We were so lucky to meet fellow daycare lover K.D. Brown this past summer and have been anxiously awaiting her Cribsters Contributor post ever since! K.D. is a working mom by day and a children’s book author by nap time. In addition to her children’s books, Four Lucky Leaves and Hi, God, she writes a funny new mom blog called “Babies, Boobs, and Blowouts: A New Mom’s Journey” and is also a contributor for the Tampa Bay Moms Blog. She lives in Tampa, FL with her husband and 1-year-old daughter and they have another baby on the way. Like her on Facebook or follow her on Twitter!
How to Find the Perfect Daycare Center
Some moms choose to go back to work post-baby. Others, much like the tiny tots they’re raising, find themselves kicking and screaming against the necessity of returning to their jobs for financial reasons. Either way, when a new mom becomes a working mom, the search for the perfect daycare center begins.
Personally, I was fortunate in that I was able to take my daughter to work with me most days until she was crawling. Those days when she wasn’t with me were spent with a good friend whom I trusted completely. But when my infant became a crawler (and my babysitter accepted a full-time job), my bubble popped and I was forced to find daycare.
For a new mom who dreaded the idea of anyone else caring for my baby, this sucked worse than the four straight weeks of breastfeeding growth spurts I endured early on. And that sucked. So, for moms with no daycare experience, how do you know what you need as opposed to what you want in a caregiver? The short answer is: being in love with the place (or at least having a really, really good feeling about it).

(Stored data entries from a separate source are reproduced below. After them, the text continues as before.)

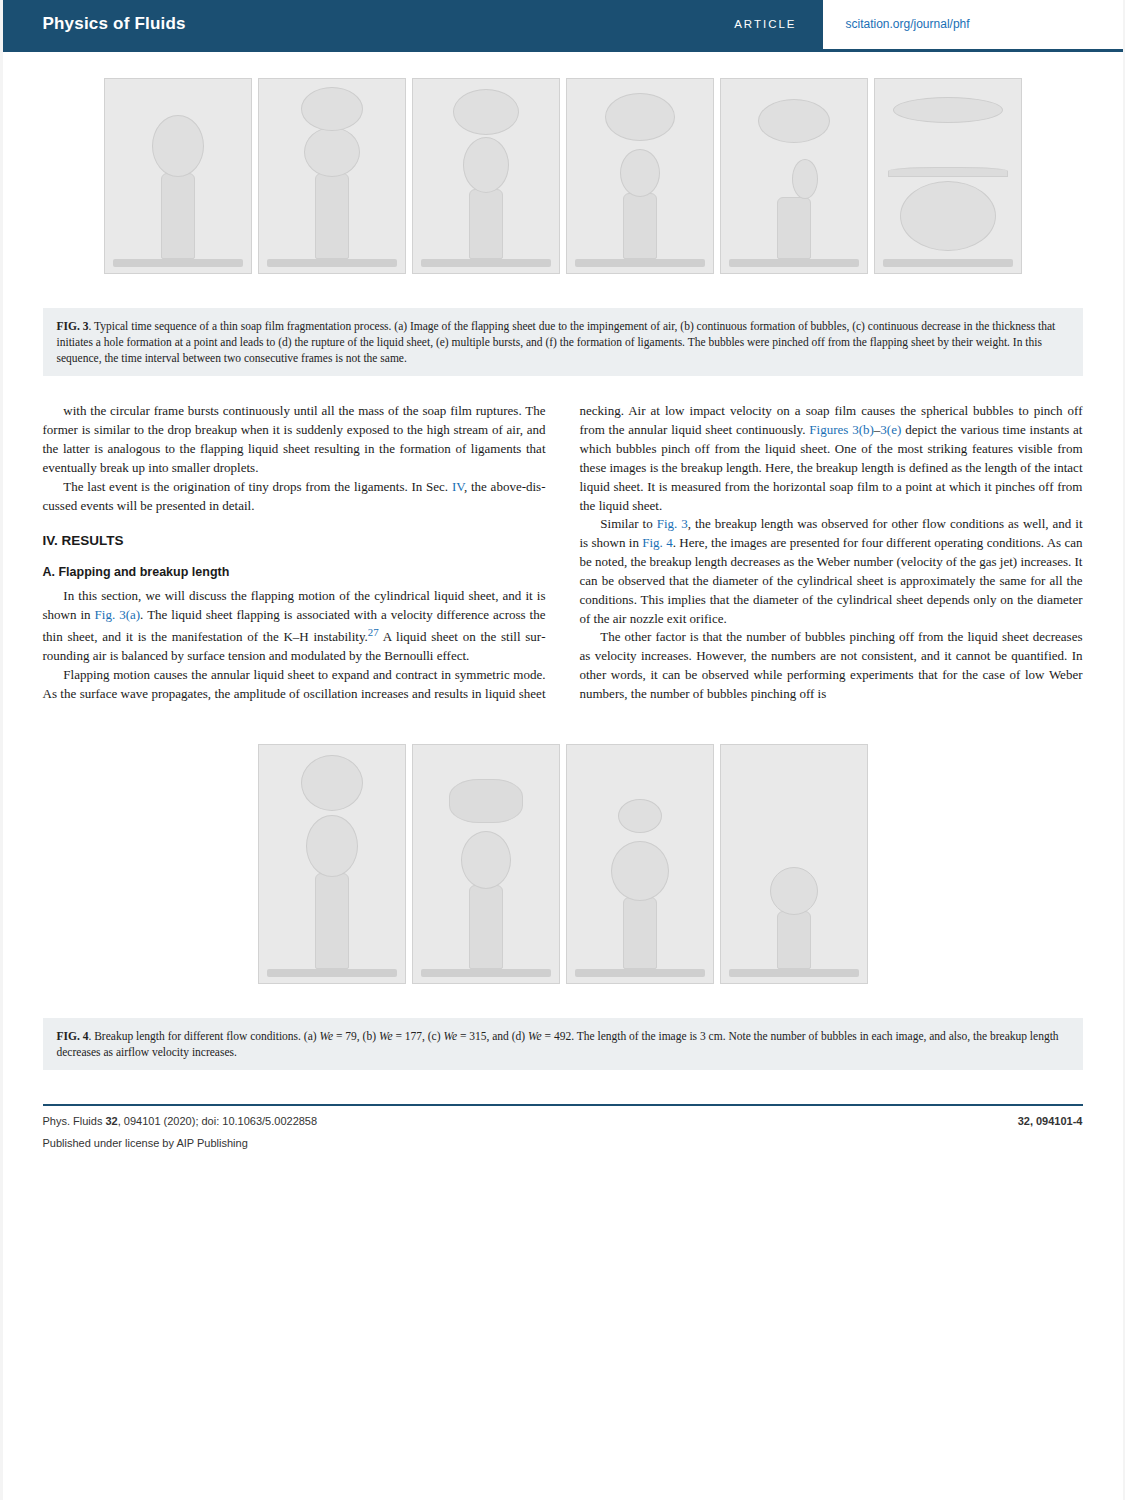Physics of Fluids
ARTICLE
scitation.org/journal/phf
(a)
(b)
(c)
(d)
(e)
(f)
FIG. 3. Typical time sequence of a thin soap film fragmentation process. (a) Image of the flapping sheet due to the impingement of air, (b) continuous formation of bubbles, (c) continuous decrease in the thickness that initiates a hole formation at a point and leads to (d) the rupture of the liquid sheet, (e) multiple bursts, and (f) the formation of ligaments. The bubbles were pinched off from the flapping sheet by their weight. In this sequence, the time interval between two consecutive frames is not the same.
with the circular frame bursts continuously until all the mass of the soap film ruptures. The former is similar to the drop breakup when it is suddenly exposed to the high stream of air, and the latter is analogous to the flapping liquid sheet resulting in the formation of ligaments that eventually break up into smaller droplets.
The last event is the origination of tiny drops from the ligaments. In Sec. IV, the above-discussed events will be presented in detail.
IV. RESULTS
A. Flapping and breakup length
In this section, we will discuss the flapping motion of the cylindrical liquid sheet, and it is shown in Fig. 3(a). The liquid sheet flapping is associated with a velocity difference across the thin sheet, and it is the manifestation of the K–H instability.27 A liquid sheet on the still surrounding air is balanced by surface tension and modulated by the Bernoulli effect.
Flapping motion causes the annular liquid sheet to expand and contract in symmetric mode. As the surface wave propagates, the amplitude of oscillation increases and results in liquid sheet necking. Air at low impact velocity on a soap film causes the spherical bubbles to pinch off from the annular liquid sheet continuously. Figures 3(b)–3(e) depict the various time instants at which bubbles pinch off from the liquid sheet. One of the most striking features visible from these images is the breakup length. Here, the breakup length is defined as the length of the intact liquid sheet. It is measured from the horizontal soap film to a point at which it pinches off from the liquid sheet.
Similar to Fig. 3, the breakup length was observed for other flow conditions as well, and it is shown in Fig. 4. Here, the images are presented for four different operating conditions. As can be noted, the breakup length decreases as the Weber number (velocity of the gas jet) increases. It can be observed that the diameter of the cylindrical sheet is approximately the same for all the conditions. This implies that the diameter of the cylindrical sheet depends only on the diameter of the air nozzle exit orifice.
The other factor is that the number of bubbles pinching off from the liquid sheet decreases as velocity increases. However, the numbers are not consistent, and it cannot be quantified. In other words, it can be observed while performing experiments that for the case of low Weber numbers, the number of bubbles pinching off is
(a)
(b)
(c)
(d)
FIG. 4. Breakup length for different flow conditions. (a) We = 79, (b) We = 177, (c) We = 315, and (d) We = 492. The length of the image is 3 cm. Note the number of bubbles in each image, and also, the breakup length decreases as airflow velocity increases.
Phys. Fluids 32, 094101 (2020); doi: 10.1063/5.0022858 Published under license by AIP Publishing
32, 094101-4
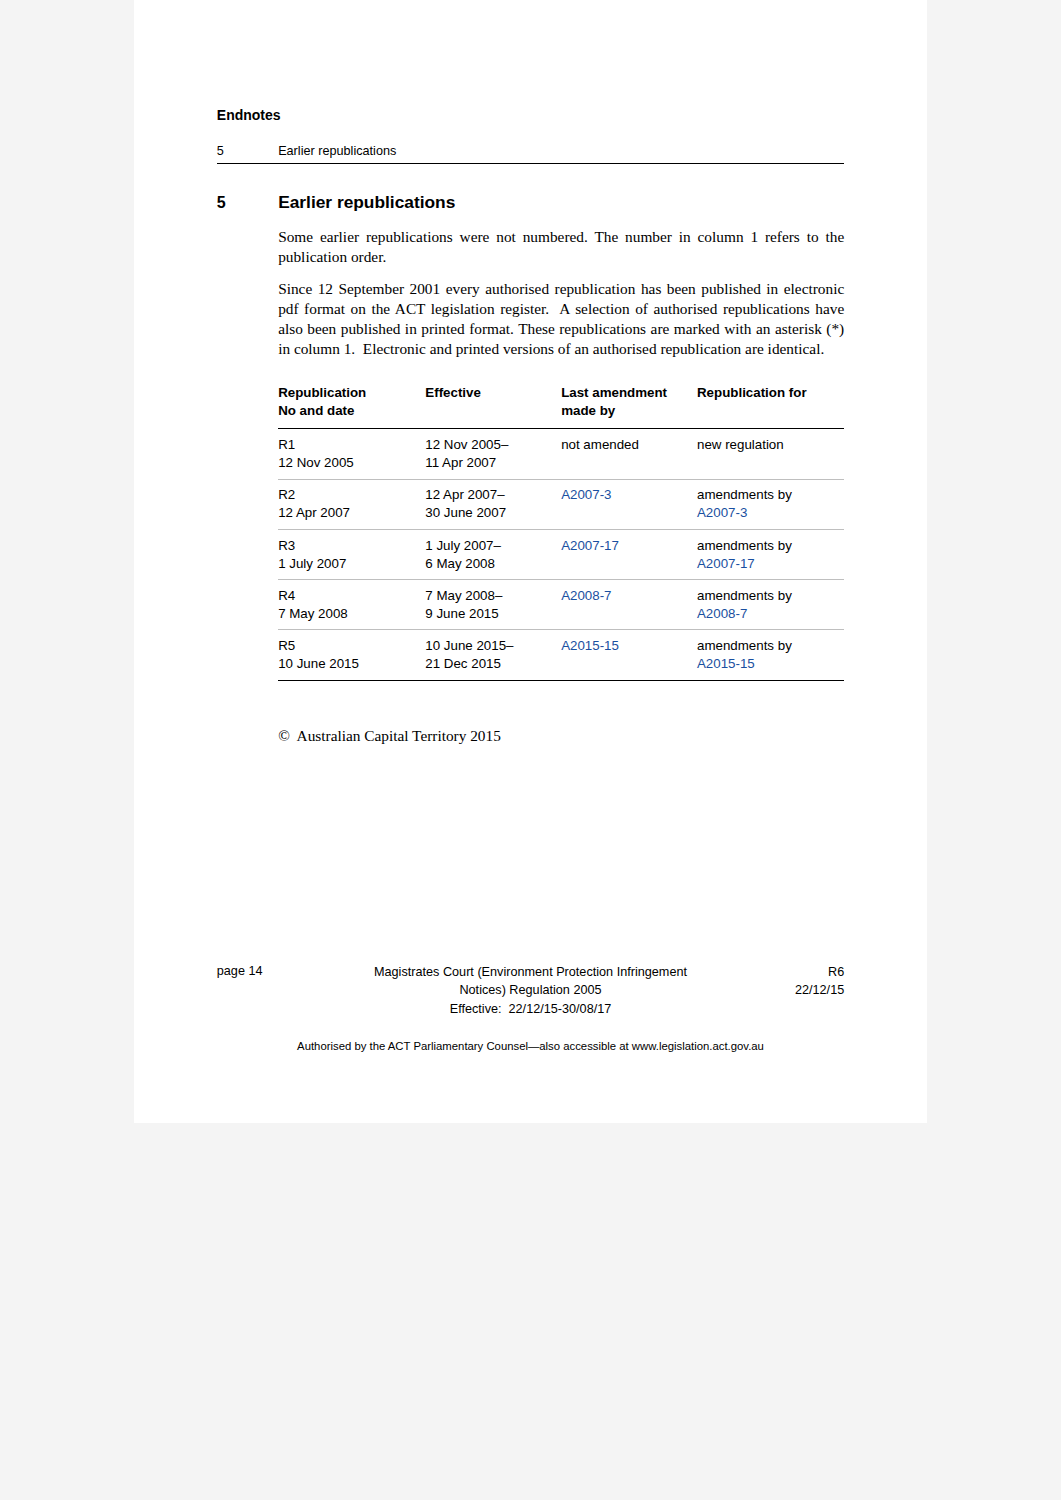Endnotes
5 Earlier republications
5 Earlier republications
Some earlier republications were not numbered. The number in column 1 refers to the publication order.
Since 12 September 2001 every authorised republication has been published in electronic pdf format on the ACT legislation register. A selection of authorised republications have also been published in printed format. These republications are marked with an asterisk (*) in column 1. Electronic and printed versions of an authorised republication are identical.
| Republication No and date | Effective | Last amendment made by | Republication for |
| --- | --- | --- | --- |
| R1 12 Nov 2005 | 12 Nov 2005– 11 Apr 2007 | not amended | new regulation |
| R2 12 Apr 2007 | 12 Apr 2007– 30 June 2007 | A2007-3 | amendments by A2007-3 |
| R3 1 July 2007 | 1 July 2007– 6 May 2008 | A2007-17 | amendments by A2007-17 |
| R4 7 May 2008 | 7 May 2008– 9 June 2015 | A2008-7 | amendments by A2008-7 |
| R5 10 June 2015 | 10 June 2015– 21 Dec 2015 | A2015-15 | amendments by A2015-15 |
© Australian Capital Territory 2015
page 14
Magistrates Court (Environment Protection Infringement
Notices) Regulation 2005
Effective: 22/12/15-30/08/17
R6
22/12/15
Authorised by the ACT Parliamentary Counsel—also accessible at www.legislation.act.gov.au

I enrolled my daughter at a local childcare center that seemed to be a good place. The staff was friendly and everyone was good with the kids. But I had this tiny little feeling that I just wasn’t totally in love with it. Unfortunately, I had limited time and even fewer options since my little ragamuffin was still shy of her first birthday. So off she went.
After a month of back and forth with the staff (who were great with the kids, but terrible at communicating with me), news that the location was closing cinched it. Now that she was a year old, I could transfer her to my first choice.
I fell in love with this preschool the first time I took a tour. I loved the playground, the classrooms, the agenda, and the staff. My daughter, usually shy around strangers, even let the director carry her as we walked. There was also that inexplicable feeling of rightness that this was, without a doubt, the one.
My daughter has been going to her preschool now for five months and we couldn’t be happier. Her teacher tells me all about her day before I ask, they send home art projects with tiny footprints (which is great since I’m not a do-it-yourselfer and still haven’t even put together a baby book for my now 1 1/2 year old), and I can tell that the staff all genuinely love the kids.
For me, I had a list of expectations going in to my daycare search. Outdoor play, story time, good communication (i.e., tell me what the heck my kid did today and whether she ate), etc. However, the most important lesson I learned was that I absolutely needed to love (not just like) the center where my daughter spent most of her day. Without that sense of confidence and assurance, I was a wreck. And nobody wants to find a new mom crying in the bathroom at work.
If you have doubts at all about a daycare center, just move on. Eventually, you’ll find the one that’s right for you and your child. You’ll be glad you stuck to your guns when your child is happy and you’re not stressed out and worrying. Happy hunting!